# Pet Vs Glass Bottles



## skb (12/1/08)

After some advise from *Fatgodzilla *I am going to stick aside some of my normal keg beer at the end of fermentation in bottles, as I like to take home brew to parties etcetc. And getting it from the keg to a bottle is too painfull. 

I am planning to use the cooper PET bottles instead of glass as on face value looks a lot easier as I don;t need a capper etc etc and it is a low volume and not very frequent. I looked around the site to see the for and against plastic/PET vs Glass bottles and could not find anything... whats the view out their.


----------



## Adamt (12/1/08)

All in the wiki......

Link


----------



## skb (12/1/08)

Thanks that was exactly what I was looking for !!!


----------



## SpillsMostOfIt (12/1/08)

I used PET solely for a while thinking that glass was a pain. I now use both as they both have ups and downs.

My biggest concern right now (apart from losing a slab of Grolsch swingtops in a horrible cat-feeding accident) is that the Coopers PET bottles don't seem to like the push-pump spray bottle washer thingy that many HBSs seem to sell. I've broken the necks of about four or five of the bastards on this thing since I got it. Prior to buying it, I would use a spray bottle.
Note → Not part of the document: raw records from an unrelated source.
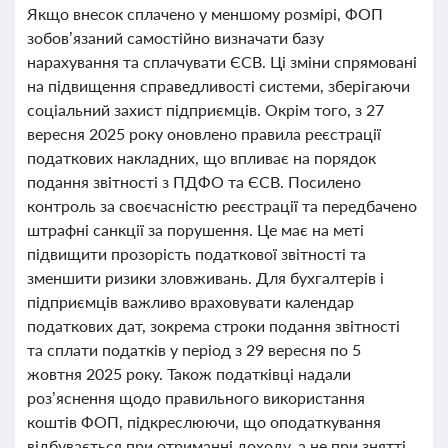
Якщо внесок сплачено у меншому розмірі, ФОП
зобов’язаний самостійно визначати базу
нарахування та сплачувати ЄСВ. Ці зміни спрямовані
на підвищення справедливості системи, зберігаючи
соціальний захист підприємців. Окрім того, з 27
вересня 2025 року оновлено правила реєстрації
податкових накладних, що впливає на порядок
подання звітності з ПДФО та ЄСВ. Посилено
контроль за своєчасністю реєстрації та передбачено
штрафні санкції за порушення. Це має на меті
підвищити прозорість податкової звітності та
зменшити ризики зловживань. Для бухгалтерів і
підприємців важливо враховувати календар
податкових дат, зокрема строки подання звітності
та сплати податків у період з 29 вересня по 5
жовтня 2025 року. Також податківці надали
роз’яснення щодо правильного використання
коштів ФОП, підкреслюючи, що оподаткування
відбувається при отриманні доходу, а не при знятті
Theoretically, if all else is equal, you might get more shelf life out of glass. You could sit on the fence and use Grolsch bottles...


----------



## Fatgodzilla (12/1/08)

SpillsMostOfIt said:


> I used PET solely for a while thinking that glass was a pain. I now use both as they both have ups and downs.
> 
> My biggest concern right now (apart from losing a slab of Grolsch swingtops in a horrible cat-feeding accident) is that the Coopers PET bottles don't seem to like the push-pump spray bottle washer thingy that many HBSs seem to sell. I've broken the necks of about four or five of the bastards on this thing since I got it. Prior to buying it, I would use a spray bottle.
> 
> Theoretically, if all else is equal, you might get more shelf life out of glass. You could sit on the fence and use Grolsch bottles...




Use both. Put cheap kit beer in the plastic for the homebrand swillers and glass for my beer. Main thing I dislike about the PETs is they fall over too easy - the four corner thingy doesn't sit well on my beer fridge grated shelf.

One more bit of useless trivia - the bottle I use depends on where I'm going and whether the bottle comes back to me. I always have a batch on hand of 330ml / 375 ml stubbies knowing I won't bring those bottles home again. Takes some time but cheaper than buying takeaway. Otherwise, use 750 ml screwtops and don't mind if I leave them behind, but usually will. 

Have used things like soft drink bottles, but really - just because I am cheap doesn't mean I need to look cheap, now eh!


----------